▶ Assignment 1: Print the part of the survey summary that runs from "What would your" to "fill the survey.", word for word.

▶ Document excerpt:
Segment Open

Survey 2018: Summary of findings

From June 11th to June 28th, 2018, CÉCI users were invited to respond to an anonymous satisfaction survey.

The main questions were:

How did you learn about us ?
Was it easy to create an account, to connect ?
In how many publications have you already acknowledged the use of CÉCI clusters ?
What was the main problem you faced when you renewed your account?
How interesting to you was the reply to the previous survey posted on the CÉCI ?
What do you need ? (hardware/software/policy)
What is your typical job ?
What would your dream job be ?

The form ended with a free text field where users could leave suggestions or remarks. We got 30 comments, questions or suggestions.

More than 80 users responded to the survey, out of approximately 460 users active in the past few months. They originated from all CÉCI universities, with very diverse research interests in science and engineering. We thank those users for the time they took to fill the survey.

The text below offers a summary of all comments and suggestions made in the responses. This other document offers a synthetic view of the responses.

Accounts creation & connecting
Job scheduling and management
Available hardware
Software
Misc.

Account creation and connection to the clusters

Several respondent complained that the instructions on how to connect to the clusters were complex, and did not include screenshots, and that the prerequisites were not explicit

We can only encourage users to read the tutorial again as the Windows part contains 10 screenshots -- one per step -- and the Linux/Mac part contains examples which you can copy/paste in your terminal (mutatis mutandis of course).

We took note of some specific suggestions provided to improve these guides, but we cannot make the login process simpler as we believe that using SSH keys is the best compromise between security and ease of use. Note that many large HPC centers are moving to 2 factors authentication (2FA), a process that is more complex than simply using SSH keys. As for the prerequisites, they are listed in the quickstart section of the documentation. Also please take advantage of the training sessions that are organised every year during Fall.

Segment Closed

▶ Data shown:
Segment Open

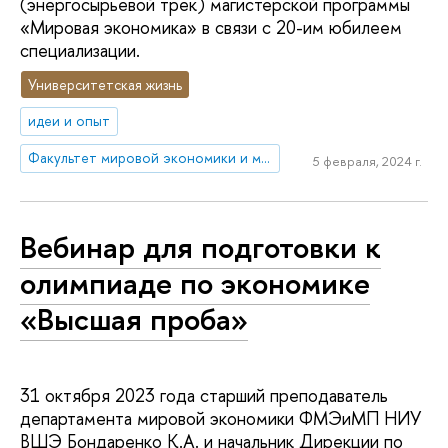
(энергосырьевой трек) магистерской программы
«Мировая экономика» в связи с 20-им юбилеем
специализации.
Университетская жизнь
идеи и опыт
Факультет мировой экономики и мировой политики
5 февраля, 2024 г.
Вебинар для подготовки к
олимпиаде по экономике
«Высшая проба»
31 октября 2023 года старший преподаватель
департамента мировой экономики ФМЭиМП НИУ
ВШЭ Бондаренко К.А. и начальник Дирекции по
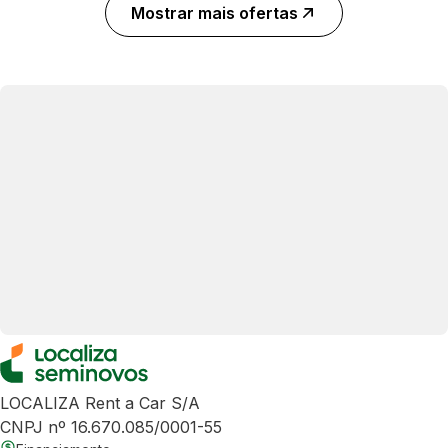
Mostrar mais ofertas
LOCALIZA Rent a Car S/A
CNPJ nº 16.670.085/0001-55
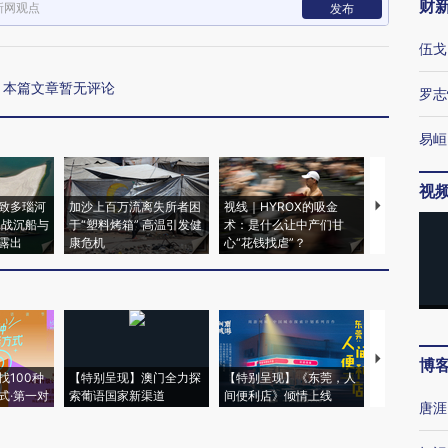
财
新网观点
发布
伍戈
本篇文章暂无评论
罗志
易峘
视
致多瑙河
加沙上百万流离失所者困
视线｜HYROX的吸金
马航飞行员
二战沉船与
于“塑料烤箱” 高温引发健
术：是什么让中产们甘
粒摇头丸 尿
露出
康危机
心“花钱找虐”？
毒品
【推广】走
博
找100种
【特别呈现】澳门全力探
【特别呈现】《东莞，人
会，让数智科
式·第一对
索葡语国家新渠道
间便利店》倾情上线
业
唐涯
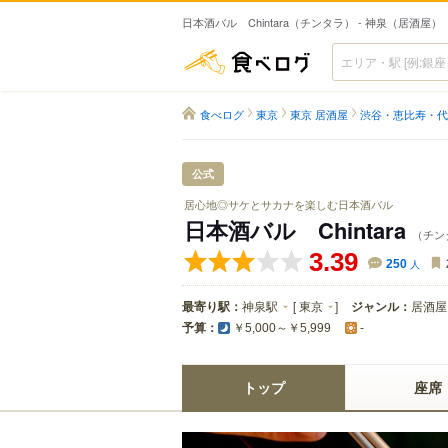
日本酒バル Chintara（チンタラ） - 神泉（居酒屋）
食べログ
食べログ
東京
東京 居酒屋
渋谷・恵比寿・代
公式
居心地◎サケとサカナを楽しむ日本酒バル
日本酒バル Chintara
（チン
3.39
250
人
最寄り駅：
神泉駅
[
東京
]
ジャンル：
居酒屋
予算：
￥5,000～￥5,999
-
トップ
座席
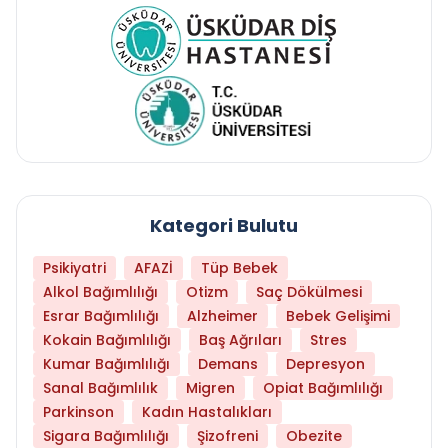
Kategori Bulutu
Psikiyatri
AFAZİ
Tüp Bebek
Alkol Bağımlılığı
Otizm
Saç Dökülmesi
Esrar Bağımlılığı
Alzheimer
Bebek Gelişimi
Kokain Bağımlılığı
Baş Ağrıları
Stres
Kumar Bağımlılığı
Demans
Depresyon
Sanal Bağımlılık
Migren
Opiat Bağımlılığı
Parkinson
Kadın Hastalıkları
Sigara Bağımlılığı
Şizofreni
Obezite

Segment Closed
Segment Open

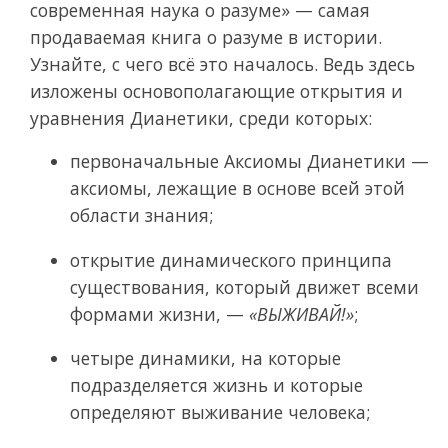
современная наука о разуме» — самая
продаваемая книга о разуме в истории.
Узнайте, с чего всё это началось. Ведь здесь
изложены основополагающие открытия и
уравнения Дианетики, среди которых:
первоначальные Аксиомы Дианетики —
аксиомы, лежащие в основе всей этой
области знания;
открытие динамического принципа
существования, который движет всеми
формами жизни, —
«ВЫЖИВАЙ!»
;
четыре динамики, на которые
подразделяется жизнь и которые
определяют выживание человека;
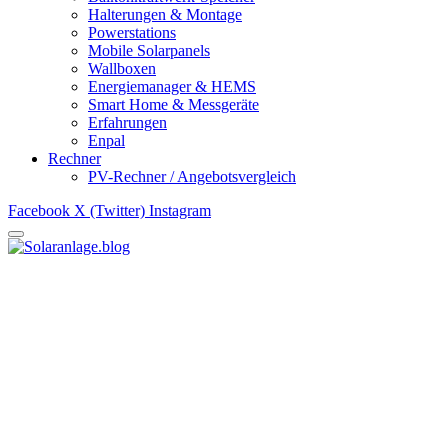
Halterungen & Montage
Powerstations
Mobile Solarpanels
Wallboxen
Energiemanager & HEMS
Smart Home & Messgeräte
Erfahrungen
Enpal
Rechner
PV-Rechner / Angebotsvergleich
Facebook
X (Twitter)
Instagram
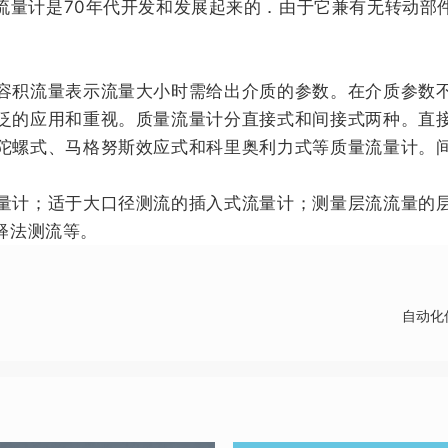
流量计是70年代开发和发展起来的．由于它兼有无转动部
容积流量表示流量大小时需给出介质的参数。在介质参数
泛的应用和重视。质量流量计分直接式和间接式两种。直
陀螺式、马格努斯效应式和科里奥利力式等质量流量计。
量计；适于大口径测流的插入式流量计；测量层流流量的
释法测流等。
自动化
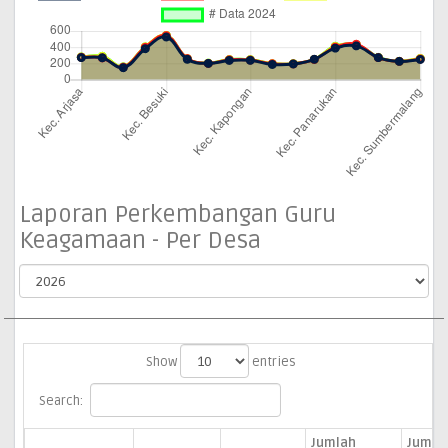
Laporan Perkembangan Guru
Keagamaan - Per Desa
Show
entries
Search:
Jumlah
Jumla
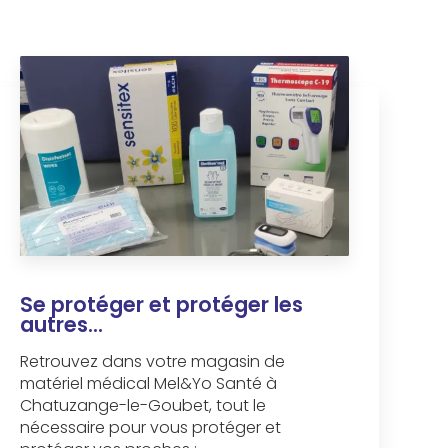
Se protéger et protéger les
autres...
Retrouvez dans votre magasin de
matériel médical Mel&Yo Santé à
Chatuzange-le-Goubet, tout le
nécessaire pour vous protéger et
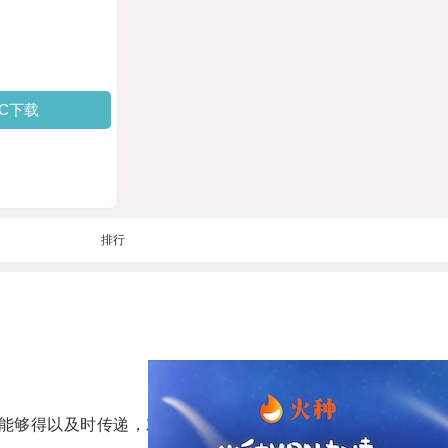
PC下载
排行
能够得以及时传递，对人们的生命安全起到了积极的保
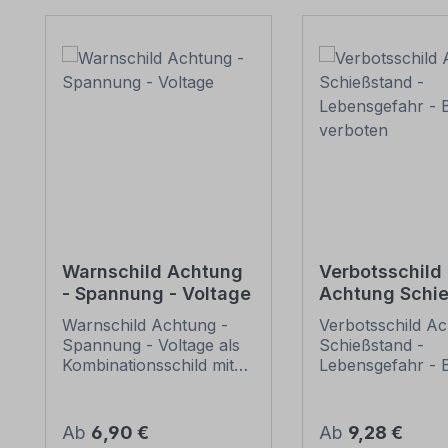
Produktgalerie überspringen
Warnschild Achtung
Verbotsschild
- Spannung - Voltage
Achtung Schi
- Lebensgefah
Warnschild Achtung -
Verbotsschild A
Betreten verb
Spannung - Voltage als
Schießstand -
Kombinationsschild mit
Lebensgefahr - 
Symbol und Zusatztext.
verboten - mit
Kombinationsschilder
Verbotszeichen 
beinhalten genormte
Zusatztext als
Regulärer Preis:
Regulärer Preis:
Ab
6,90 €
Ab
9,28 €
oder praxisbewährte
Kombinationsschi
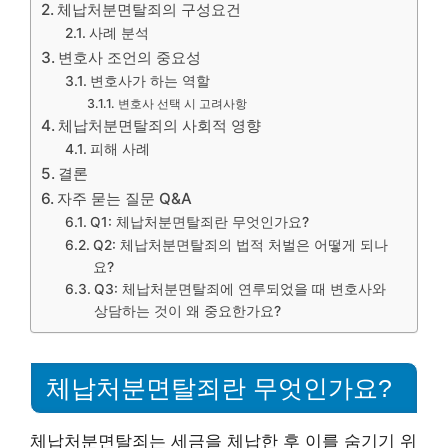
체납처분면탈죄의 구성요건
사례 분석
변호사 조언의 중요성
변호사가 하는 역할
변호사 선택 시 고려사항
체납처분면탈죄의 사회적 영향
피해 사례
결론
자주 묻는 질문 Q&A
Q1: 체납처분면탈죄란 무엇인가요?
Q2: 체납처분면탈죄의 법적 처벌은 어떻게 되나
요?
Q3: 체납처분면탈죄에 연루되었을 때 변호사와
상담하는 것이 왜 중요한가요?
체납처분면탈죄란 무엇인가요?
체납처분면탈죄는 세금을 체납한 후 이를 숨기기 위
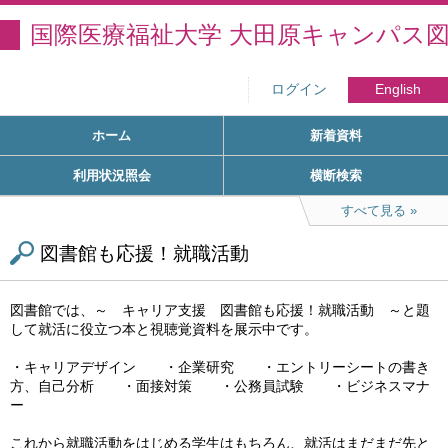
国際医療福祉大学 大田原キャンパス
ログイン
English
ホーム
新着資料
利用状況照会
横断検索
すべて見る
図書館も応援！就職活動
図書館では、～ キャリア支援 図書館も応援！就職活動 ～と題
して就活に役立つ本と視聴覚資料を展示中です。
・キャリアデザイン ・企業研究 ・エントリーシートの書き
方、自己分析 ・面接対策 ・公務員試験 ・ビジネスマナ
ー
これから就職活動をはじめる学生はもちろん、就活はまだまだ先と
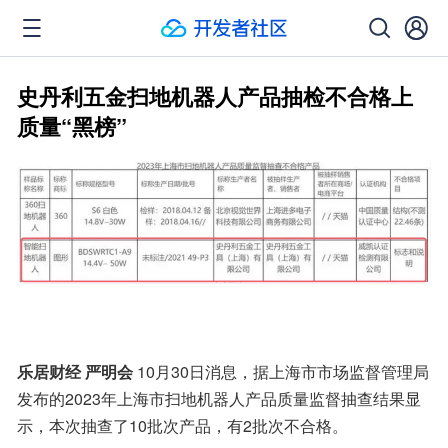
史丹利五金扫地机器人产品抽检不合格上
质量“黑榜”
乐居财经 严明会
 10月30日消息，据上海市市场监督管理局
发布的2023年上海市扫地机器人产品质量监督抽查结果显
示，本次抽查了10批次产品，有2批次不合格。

Segment Closed

▶ Assignment 2: Output the lines of the entries from the line with "(энергосырьевой трек) магистерской программы" to the line with "ВШЭ Бондаренко К.А. и начальник Дирекции по", including both of those lines and nothing else.

▶ Answer 1:
What would your dream job be ?

The form ended with a free text field where users could leave suggestions or remarks. We got 30 comments, questions or suggestions.

More than 80 users responded to the survey, out of approximately 460 users active in the past few months. They originated from all CÉCI universities, with very diverse research interests in science and engineering. We thank those users for the time they took to fill the survey.

▶ Answer 2:
(энергосырьевой трек) магистерской программы
«Мировая экономика» в связи с 20-им юбилеем
специализации.
Университетская жизнь
идеи и опыт
Факультет мировой экономики и мировой политики
5 февраля, 2024 г.
Вебинар для подготовки к
олимпиаде по экономике
«Высшая проба»
31 октября 2023 года старший преподаватель
департамента мировой экономики ФМЭиМП НИУ
ВШЭ Бондаренко К.А. и начальник Дирекции по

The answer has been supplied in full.